Shahpura is a town, near city of Bhilwara and tehsil headquarters in Bhilwara district in the Indian state of Rajasthan.

Governance 
Shahpura is a Municipality city in the district of Bhilwara, Rajasthan. The Shahpura city is divided into 35 wards for which elections are held every 5 years.

The municipality supplies basic amenities including water and sewerage. It is authorized to build roads and impose property taxes.

Demographics 
In 2011 the Shahpura Municipality had a population of 30,320 of which 15,279 are males and15,041 are females.

Children between the ages of 0-6 number 3997 or 13.18% of the total. The female Sex Ratio is of 984 against state average of 928. The child sex ratio is around 929 compared to state average of 888. The literacy rate is 77.84% higher than state average of 66.11%. The male literacy is around 87.47% while female literacy rate is 68.14%.

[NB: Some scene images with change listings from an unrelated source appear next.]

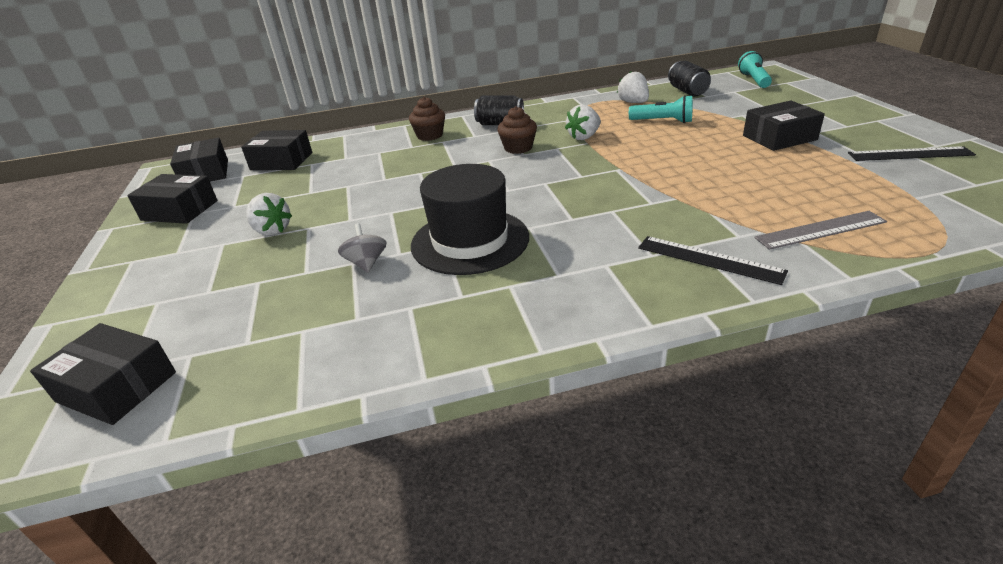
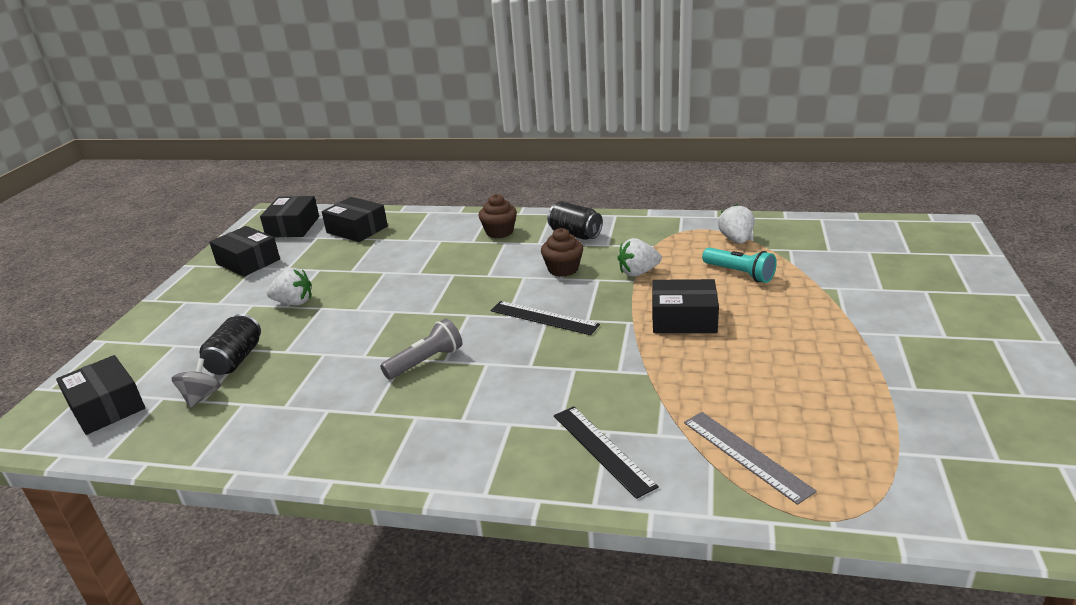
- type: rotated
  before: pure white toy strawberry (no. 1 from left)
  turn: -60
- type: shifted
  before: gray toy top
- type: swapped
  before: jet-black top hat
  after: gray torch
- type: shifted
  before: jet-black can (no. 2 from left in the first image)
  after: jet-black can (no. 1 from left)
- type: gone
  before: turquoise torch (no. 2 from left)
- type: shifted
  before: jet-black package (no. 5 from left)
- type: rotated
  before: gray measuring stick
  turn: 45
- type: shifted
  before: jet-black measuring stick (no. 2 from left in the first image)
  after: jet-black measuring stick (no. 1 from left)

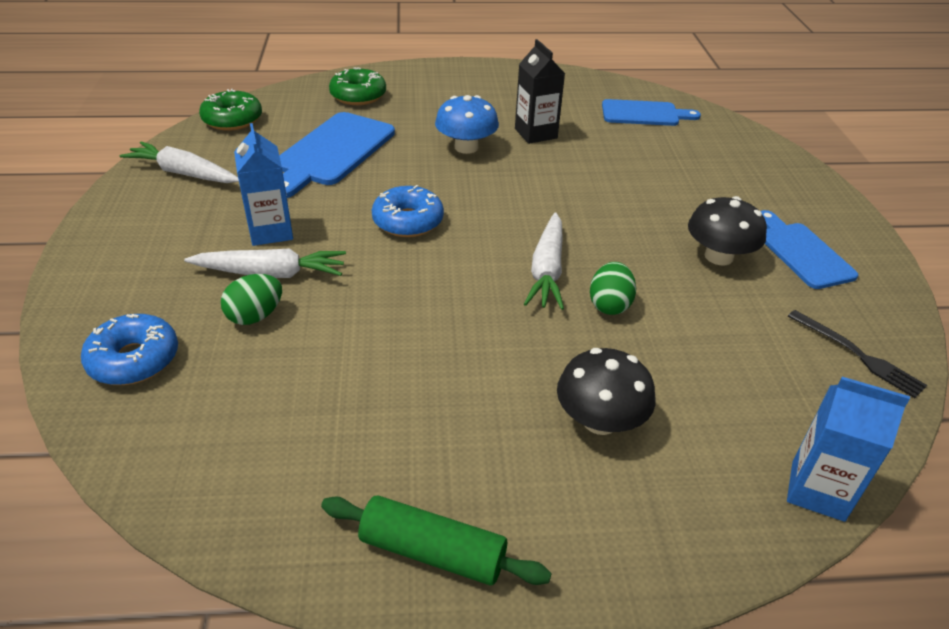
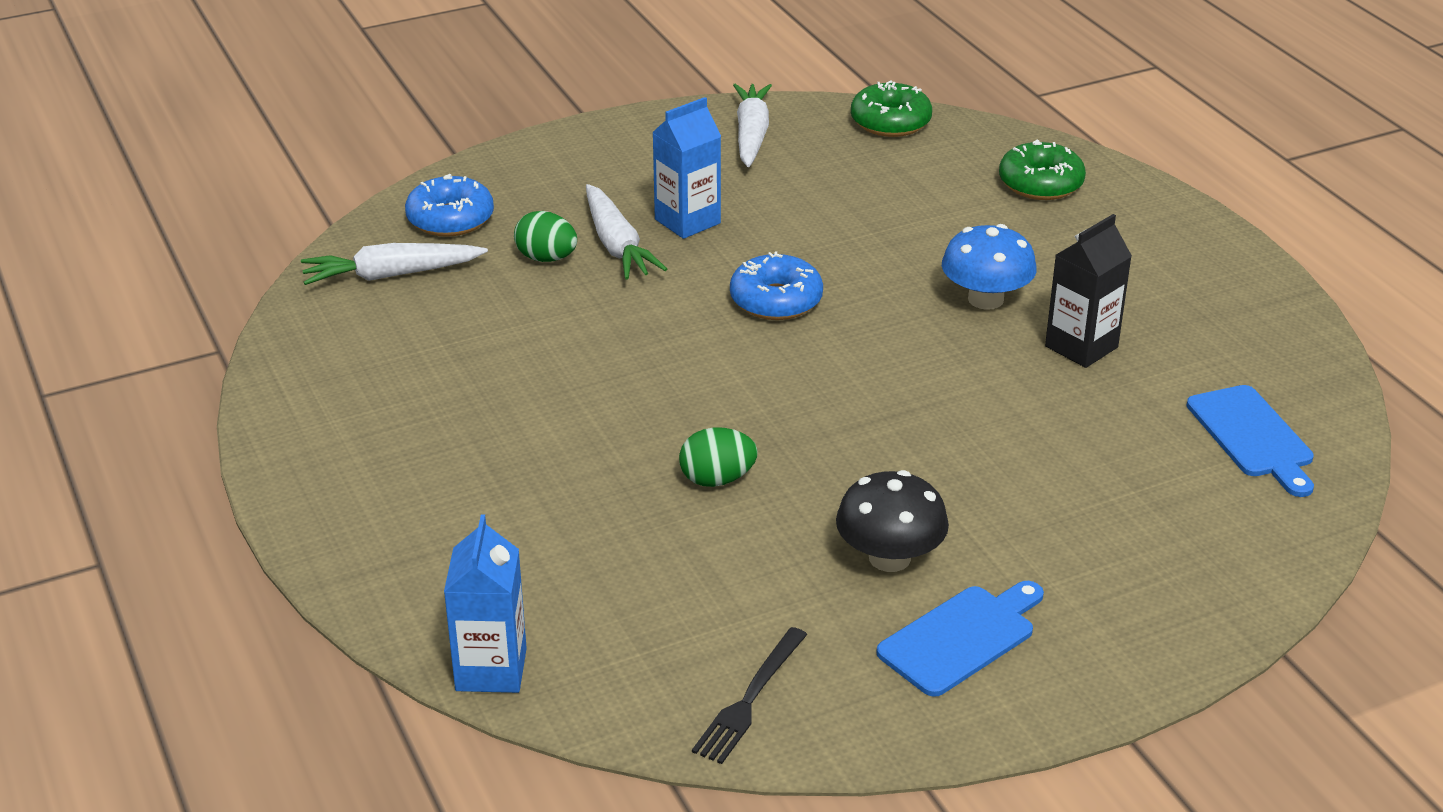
- type: gone
  before: royal blue bread board (no. 1 from left)
- type: gone
  before: leaf-green dough roller
- type: shifted
  before: pure white toy carrot (no. 3 from left in the first image)
  after: pure white toy carrot (no. 1 from left)
- type: gone
  before: jet-black fungus (no. 1 from left)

Shahpura municipality hosts 5,671 households.

Religion 
The population is 79.83% Hindu, 18.36% Muslim, 0.03% Christian, 0.04% Sikh and 1.71% Jain. Old temples are there.

Economy 
As of 2011 9,986 residents were engaged in work or business, including 7,685 were males and 2,301 females. 89.36% were engaged in main work while 10.64% were engaged in marginal work.

History 

Shahpura is known as the jagir (estate) of Surajmal, second son of Maharana Amir Singh I; their title is 'Raja Dhiraj'.

Many of Mewar's nobles were against Maharana Ari Singh II (1761-1773). Ari Singh wooed Umaid Singh to his side and gave him the Paragna Kachola (District of Kachola). Umaid died at Ujjain, fighting for the Maharana against Madhav Rao Sindhia. In 1869, Nahar Singh, who had been adopted, became the ruler of Shahpura (he had been the son of Balwant Singh of Dhanop). In 1903, the British awarded him the K.C.I.E., and entitled him to a 9-gun salute. He became a member of the Mehdraj Sabha. Later, he refused to go into the service of Maharana Fateh Singh, claiming to be an independent ruler. However, the British ruled that he would have to comply, every second year, and pay Rs. 1 Lakh to the Maharana as a penalty for not attending his court.

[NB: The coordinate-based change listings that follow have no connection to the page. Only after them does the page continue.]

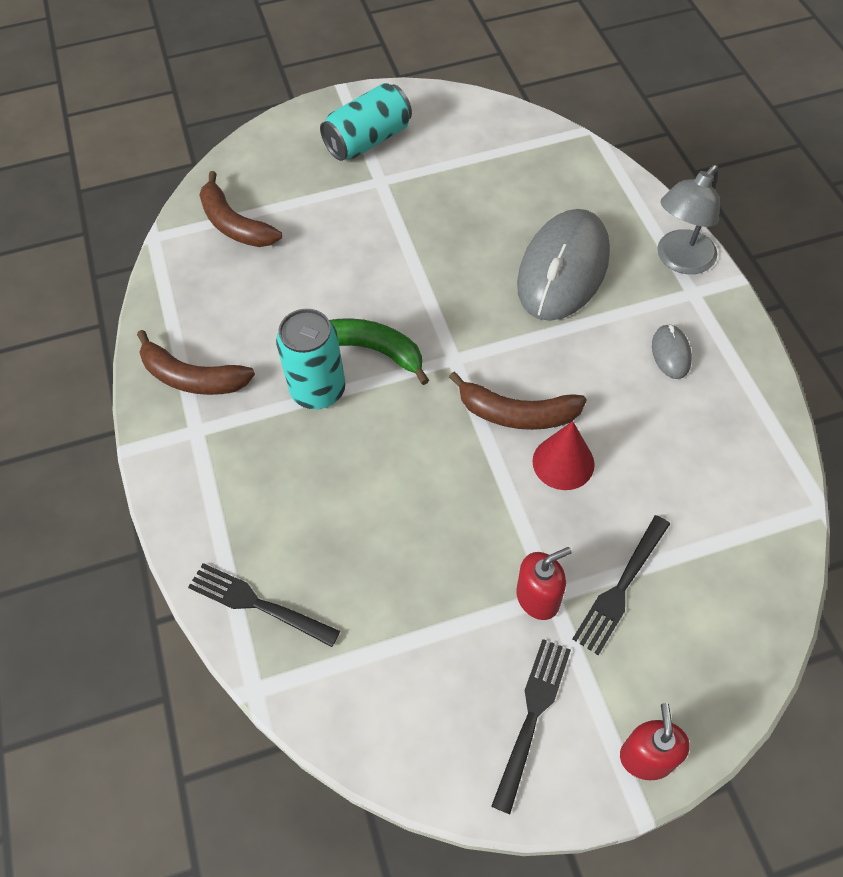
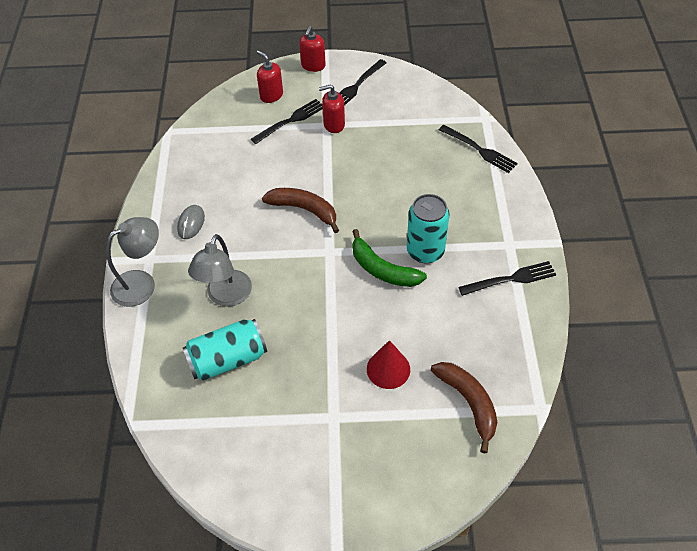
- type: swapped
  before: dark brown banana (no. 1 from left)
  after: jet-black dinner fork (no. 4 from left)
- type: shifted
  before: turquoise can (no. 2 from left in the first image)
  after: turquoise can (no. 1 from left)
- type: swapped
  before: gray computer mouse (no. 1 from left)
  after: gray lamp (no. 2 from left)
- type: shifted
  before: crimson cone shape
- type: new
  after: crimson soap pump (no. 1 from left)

A municipality was established at Shahpura in 1939.

Ram Snehi 

Shahpura is a place of pilgrimage for the followers of the Ram Snehi sect. They have a shrine in the town called Ramdwara.  The chief priest there is the head of the sect.  Pilgrims from across the world visit the shrine. A fair called Phooldol Mela continues for five days after Holi. by Ramdwara Temple.

Charbjuja Temple
The temple of Charbhuja Nath is situated in the middle of the city, as well as a Hanuman Temple called Balaji Ki Chatri.

Eight Prachin Jain Temples including four Swetamber Sampradaya and four Digamber Sampradaya.